### Teks Kajian
^^^^
PkM Mahasiswa "Mahasiswa KPI Gaungkan Dakwah Antar Budaya di DTA Nurul Huda Haurkolot"

 


Indramayu – Mahasiswa Program Studi Komunikasi dan Penyiaran Islam (KPI) IAI AL-AZIS menggelar seminar dakwah antar budaya di DTA Nurul Huda, Desa Haurkolot, Kecamatan Haurgeulis, Kabupaten Indramayu. Seminar ini menjadi bagian dari kegiatan Pengabdian kepada Masyarakat (PKM) dengan tujuan mengembangkan pola komunikasi dakwah yang lebih kontekstual dan inklusif.

Dilaksanakan pada akhir Juni 2025, kegiatan ini menyasar santri, pengurus DTA, serta masyarakat sekitar. Seminar bertema “Dakwah Antar Budaya kepada Masyarakat DTA Nurul Huda Haurkolot” ini dirancang untuk memperkenalkan pendekatan dakwah yang lebih terbuka terhadap keragaman budaya, dengan tetap berpegang pada prinsip-prinsip Islam yang rahmatan lil ‘alamin.

Dalam pelaksanaannya, seminar mengedepankan format dialogis dan partisipatif. Mahasiswa menyampaikan materi dengan menggunakan bahasa yang komunikatif dan visual yang mendukung penyampaian pesan. Peserta diajak untuk memahami pentingnya membaca konteks budaya dalam berdakwah, baik melalui ceramah langsung, media sosial, maupun interaksi harian.

Kegiatan dibuka oleh pengelola Yayasan Perdamaian Semesta Indramayu, yang mendukung penuh penguatan komunikasi dakwah berbasis nilai lokal. Narasumber menyampaikan materi secara ringan namun mendalam, dengan contoh-contoh praktis dari pengalaman dakwah di tengah masyarakat multikultural.



Salah satu sesi yang paling berkesan dalam kegiatan ini adalah saat peserta diminta menyampaikan pengalaman dakwah mereka dan tantangan komunikasi yang pernah mereka hadapi. Mahasiswa KPI menilai bahwa aspek bahasa, empati, dan media penyampai pesan menjadi kunci penting dalam keberhasilan dakwah di era digital dan masyarakat majemuk seperti saat ini.

Evaluasi pasca kegiatan menunjukkan bahwa para peserta lebih memahami bagaimana menyusun pesan dakwah yang tidak hanya benar secara substansi, tetapi juga sesuai dengan karakter audiens. Selain itu, mahasiswa memperoleh wawasan langsung tentang bagaimana mengelola komunikasi dakwah secara adaptif.

Model dakwah yang dikembangkan dalam kegiatan ini juga diarahkan untuk dapat diadaptasi dalam bentuk konten digital. Beberapa materi yang disampaikan dalam seminar akan dikembangkan lebih lanjut menjadi konten edukatif berbasis video pendek, infografis, dan podcast untuk disebarkan melalui kanal resmi dakwah digital yang dikelola mahasiswa KPI.

Kegiatan ini mencerminkan komitmen mahasiswa KPI dalam menjembatani pesan keislaman dengan pendekatan komunikasi yang relevan dan membumi. Melalui penyiaran pesan dakwah yang peka budaya, mahasiswa berharap nilai-nilai Islam dapat lebih mudah diterima dan dipahami oleh berbagai lapisan masyarakat.
^^^^
Entri data tersimpan
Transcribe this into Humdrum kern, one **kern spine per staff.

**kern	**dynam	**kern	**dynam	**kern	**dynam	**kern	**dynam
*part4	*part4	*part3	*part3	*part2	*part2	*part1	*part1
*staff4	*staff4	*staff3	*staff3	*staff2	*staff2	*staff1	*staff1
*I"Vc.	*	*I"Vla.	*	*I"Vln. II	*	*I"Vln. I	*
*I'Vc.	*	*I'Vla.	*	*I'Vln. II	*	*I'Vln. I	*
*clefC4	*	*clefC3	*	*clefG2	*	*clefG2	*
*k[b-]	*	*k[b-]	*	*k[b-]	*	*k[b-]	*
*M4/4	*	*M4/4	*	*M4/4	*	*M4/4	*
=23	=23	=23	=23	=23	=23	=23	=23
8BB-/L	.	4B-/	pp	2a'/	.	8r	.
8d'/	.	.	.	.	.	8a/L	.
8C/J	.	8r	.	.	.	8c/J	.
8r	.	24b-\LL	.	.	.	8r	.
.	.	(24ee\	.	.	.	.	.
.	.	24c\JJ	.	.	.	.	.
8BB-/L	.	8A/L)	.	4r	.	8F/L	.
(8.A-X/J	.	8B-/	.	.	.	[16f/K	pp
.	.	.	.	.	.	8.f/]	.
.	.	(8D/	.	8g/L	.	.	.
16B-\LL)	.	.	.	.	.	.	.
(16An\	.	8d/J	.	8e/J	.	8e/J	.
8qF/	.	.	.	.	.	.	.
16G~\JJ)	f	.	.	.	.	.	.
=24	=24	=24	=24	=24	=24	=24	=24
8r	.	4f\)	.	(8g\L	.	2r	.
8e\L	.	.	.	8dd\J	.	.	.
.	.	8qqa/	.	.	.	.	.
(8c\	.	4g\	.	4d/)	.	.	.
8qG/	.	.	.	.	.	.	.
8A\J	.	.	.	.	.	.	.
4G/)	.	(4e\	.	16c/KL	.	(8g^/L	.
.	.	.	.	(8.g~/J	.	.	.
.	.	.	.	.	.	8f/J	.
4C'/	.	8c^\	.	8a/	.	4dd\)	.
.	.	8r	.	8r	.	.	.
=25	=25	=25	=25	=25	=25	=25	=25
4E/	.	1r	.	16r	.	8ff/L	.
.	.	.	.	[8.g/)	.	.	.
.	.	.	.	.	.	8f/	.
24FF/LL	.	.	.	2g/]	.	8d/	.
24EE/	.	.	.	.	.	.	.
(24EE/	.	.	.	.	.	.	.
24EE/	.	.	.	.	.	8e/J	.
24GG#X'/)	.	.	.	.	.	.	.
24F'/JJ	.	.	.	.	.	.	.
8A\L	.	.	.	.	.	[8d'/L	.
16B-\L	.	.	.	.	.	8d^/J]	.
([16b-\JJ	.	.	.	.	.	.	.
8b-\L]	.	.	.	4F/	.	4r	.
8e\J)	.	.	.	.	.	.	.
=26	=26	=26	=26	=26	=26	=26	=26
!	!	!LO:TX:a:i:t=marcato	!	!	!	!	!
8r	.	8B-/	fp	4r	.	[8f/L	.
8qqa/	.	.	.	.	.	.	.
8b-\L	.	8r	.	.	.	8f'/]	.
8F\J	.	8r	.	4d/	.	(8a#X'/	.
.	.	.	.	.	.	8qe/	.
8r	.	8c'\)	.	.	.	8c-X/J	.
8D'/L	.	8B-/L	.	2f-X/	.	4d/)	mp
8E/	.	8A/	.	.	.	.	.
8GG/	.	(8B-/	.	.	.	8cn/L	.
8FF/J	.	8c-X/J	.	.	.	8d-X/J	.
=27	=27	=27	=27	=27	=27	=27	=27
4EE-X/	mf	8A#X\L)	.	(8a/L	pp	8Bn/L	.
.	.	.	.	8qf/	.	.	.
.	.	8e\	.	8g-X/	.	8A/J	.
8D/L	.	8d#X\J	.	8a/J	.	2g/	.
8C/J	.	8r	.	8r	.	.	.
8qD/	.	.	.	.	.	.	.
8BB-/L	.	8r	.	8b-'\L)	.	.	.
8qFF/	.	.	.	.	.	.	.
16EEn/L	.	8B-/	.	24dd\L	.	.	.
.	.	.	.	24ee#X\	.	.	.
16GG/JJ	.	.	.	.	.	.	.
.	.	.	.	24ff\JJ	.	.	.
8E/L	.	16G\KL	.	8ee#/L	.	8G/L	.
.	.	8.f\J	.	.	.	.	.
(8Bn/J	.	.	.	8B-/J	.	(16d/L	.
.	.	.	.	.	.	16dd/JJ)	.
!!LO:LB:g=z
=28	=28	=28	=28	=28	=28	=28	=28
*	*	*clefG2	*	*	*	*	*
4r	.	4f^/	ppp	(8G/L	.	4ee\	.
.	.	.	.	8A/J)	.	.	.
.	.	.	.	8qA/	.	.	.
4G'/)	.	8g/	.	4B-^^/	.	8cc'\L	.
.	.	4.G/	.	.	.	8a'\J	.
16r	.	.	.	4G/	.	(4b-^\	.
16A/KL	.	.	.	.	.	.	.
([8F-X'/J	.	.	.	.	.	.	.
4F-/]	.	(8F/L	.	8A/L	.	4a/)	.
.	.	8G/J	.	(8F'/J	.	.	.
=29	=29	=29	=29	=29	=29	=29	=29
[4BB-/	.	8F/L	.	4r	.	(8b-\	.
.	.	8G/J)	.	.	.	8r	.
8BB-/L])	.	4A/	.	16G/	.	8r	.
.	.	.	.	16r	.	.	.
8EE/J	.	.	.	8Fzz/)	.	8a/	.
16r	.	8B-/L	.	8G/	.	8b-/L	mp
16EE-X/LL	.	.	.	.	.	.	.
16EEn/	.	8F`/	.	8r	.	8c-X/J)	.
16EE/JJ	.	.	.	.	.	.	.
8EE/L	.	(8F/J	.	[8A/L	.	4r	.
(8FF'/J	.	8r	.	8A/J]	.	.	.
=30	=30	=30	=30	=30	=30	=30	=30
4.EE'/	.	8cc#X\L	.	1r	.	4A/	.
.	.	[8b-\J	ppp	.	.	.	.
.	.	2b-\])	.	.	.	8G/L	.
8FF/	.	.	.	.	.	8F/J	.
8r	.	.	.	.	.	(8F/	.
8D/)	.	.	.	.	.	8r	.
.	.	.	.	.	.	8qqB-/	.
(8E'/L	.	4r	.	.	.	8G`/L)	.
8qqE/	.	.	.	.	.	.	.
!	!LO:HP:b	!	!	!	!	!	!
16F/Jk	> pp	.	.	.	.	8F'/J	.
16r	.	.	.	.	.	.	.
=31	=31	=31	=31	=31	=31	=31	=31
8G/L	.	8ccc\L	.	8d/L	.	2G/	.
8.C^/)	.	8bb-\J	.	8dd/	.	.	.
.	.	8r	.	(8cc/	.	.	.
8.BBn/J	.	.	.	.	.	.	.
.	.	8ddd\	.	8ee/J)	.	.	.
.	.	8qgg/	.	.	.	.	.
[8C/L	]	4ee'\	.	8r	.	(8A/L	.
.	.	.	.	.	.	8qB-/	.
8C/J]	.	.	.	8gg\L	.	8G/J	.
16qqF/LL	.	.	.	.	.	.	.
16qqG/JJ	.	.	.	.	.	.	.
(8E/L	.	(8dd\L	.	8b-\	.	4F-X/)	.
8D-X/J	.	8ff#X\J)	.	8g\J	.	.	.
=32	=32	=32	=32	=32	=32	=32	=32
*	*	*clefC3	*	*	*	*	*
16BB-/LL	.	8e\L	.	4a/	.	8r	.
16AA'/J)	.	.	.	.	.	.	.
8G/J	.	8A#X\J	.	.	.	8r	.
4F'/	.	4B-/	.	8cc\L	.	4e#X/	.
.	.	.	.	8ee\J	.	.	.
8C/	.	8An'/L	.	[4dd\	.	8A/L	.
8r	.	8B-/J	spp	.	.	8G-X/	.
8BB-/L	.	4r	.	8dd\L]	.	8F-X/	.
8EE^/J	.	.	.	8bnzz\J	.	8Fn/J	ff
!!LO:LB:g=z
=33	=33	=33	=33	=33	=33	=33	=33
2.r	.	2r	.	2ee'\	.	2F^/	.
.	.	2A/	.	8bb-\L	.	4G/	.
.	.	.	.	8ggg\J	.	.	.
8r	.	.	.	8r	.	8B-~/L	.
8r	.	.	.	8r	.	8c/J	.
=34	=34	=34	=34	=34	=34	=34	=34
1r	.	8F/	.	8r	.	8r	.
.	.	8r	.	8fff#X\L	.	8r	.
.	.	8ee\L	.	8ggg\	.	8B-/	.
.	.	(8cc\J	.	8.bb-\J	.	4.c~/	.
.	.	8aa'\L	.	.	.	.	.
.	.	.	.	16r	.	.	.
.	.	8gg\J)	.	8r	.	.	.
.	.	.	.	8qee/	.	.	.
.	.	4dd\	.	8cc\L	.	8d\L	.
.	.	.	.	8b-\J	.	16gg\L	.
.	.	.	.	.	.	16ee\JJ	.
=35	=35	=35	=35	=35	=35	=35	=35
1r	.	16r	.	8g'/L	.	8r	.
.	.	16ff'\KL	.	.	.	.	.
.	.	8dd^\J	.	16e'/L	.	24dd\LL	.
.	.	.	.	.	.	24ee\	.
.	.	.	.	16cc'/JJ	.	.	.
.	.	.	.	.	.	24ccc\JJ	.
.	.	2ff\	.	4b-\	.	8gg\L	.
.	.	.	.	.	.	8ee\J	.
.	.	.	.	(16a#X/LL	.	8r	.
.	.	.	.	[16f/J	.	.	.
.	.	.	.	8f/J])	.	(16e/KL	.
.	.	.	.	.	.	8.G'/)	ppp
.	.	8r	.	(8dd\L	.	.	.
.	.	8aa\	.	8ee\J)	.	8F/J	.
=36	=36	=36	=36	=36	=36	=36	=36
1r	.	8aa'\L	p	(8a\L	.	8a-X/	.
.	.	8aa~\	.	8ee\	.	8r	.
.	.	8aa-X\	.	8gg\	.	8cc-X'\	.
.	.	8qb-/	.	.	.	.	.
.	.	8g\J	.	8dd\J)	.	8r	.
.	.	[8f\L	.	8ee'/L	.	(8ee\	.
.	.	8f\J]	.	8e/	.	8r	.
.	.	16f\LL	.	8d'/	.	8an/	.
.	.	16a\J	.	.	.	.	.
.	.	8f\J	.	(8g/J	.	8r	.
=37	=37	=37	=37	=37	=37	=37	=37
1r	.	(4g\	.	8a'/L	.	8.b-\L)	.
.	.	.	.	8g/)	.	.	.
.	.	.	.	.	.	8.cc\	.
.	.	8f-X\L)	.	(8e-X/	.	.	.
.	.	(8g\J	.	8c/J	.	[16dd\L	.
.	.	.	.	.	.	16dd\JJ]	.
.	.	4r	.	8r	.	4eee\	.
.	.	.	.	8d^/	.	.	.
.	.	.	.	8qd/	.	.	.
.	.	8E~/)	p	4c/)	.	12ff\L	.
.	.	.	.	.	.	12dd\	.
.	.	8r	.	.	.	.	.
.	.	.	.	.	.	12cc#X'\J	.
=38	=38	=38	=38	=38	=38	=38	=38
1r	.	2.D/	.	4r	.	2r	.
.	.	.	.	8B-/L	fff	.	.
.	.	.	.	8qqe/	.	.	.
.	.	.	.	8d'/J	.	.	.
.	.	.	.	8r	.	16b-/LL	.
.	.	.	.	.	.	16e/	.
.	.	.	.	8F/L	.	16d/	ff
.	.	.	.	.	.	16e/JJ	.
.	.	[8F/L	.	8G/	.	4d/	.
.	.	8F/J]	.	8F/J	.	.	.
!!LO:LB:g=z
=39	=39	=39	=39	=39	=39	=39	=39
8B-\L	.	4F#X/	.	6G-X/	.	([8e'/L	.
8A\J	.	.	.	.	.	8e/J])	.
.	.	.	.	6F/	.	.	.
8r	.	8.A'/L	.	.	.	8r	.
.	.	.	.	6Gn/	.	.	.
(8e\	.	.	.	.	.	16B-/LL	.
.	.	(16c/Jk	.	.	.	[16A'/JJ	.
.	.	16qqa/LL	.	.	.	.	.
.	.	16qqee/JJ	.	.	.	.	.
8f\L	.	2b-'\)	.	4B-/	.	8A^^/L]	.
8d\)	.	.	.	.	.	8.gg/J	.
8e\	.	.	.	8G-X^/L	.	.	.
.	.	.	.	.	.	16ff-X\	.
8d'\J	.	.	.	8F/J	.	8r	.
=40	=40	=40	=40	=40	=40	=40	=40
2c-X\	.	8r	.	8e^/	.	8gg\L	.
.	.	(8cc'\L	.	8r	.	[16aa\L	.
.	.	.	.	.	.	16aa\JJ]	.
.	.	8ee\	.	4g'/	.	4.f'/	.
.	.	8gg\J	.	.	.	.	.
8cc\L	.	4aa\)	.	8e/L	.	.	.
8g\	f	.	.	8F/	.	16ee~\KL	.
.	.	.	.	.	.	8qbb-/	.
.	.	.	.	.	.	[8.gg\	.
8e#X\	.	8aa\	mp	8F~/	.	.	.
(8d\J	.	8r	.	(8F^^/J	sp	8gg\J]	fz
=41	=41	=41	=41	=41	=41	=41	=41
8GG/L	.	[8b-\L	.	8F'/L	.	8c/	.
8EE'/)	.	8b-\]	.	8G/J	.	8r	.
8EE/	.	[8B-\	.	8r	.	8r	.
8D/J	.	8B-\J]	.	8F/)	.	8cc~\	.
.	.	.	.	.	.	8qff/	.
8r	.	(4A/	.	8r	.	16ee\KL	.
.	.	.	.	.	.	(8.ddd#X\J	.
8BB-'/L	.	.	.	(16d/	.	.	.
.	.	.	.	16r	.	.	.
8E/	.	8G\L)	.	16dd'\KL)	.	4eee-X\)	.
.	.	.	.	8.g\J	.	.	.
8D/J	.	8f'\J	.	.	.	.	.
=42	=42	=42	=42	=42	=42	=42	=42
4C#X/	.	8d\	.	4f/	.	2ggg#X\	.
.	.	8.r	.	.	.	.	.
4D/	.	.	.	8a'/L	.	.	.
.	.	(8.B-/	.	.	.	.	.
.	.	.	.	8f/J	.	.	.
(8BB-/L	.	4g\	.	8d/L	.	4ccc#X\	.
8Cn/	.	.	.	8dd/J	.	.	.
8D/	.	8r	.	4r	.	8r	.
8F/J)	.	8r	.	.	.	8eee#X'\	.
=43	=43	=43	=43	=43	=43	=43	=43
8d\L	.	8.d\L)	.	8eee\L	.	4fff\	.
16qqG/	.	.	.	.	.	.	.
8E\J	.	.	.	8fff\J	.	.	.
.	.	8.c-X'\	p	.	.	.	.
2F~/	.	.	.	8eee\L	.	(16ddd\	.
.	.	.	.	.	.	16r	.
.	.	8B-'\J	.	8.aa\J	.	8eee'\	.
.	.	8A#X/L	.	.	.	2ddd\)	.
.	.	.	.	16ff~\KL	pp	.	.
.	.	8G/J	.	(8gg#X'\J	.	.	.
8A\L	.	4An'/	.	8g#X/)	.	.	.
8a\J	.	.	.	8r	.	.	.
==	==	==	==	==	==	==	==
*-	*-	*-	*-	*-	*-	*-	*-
^^^^
### Cara Mengerjakan
Tentukan apakah setiap pernyataan berikut sesuai dengan teks kajian di atas: (a) seminar diadakan pada akhir Juni 2025; (b) kegiatan dibuka oleh rektor IAI AL-AZIS; (c) sebagian materi seminar akan diolah menjadi video pendek, infografis, dan podcast. Jawab ya atau tidak untuk masing-masing dan kutip kata-kata penentunya dari teks tanpa diubah.

### Hasil Jawaban
(a) Ya: "Dilaksanakan pada akhir Juni 2025"
(b) Tidak: "Kegiatan dibuka oleh pengelola Yayasan Perdamaian Semesta Indramayu"
(c) Ya: "Beberapa materi yang disampaikan dalam seminar akan dikembangkan lebih lanjut menjadi konten edukatif berbasis video pendek, infografis, dan podcast"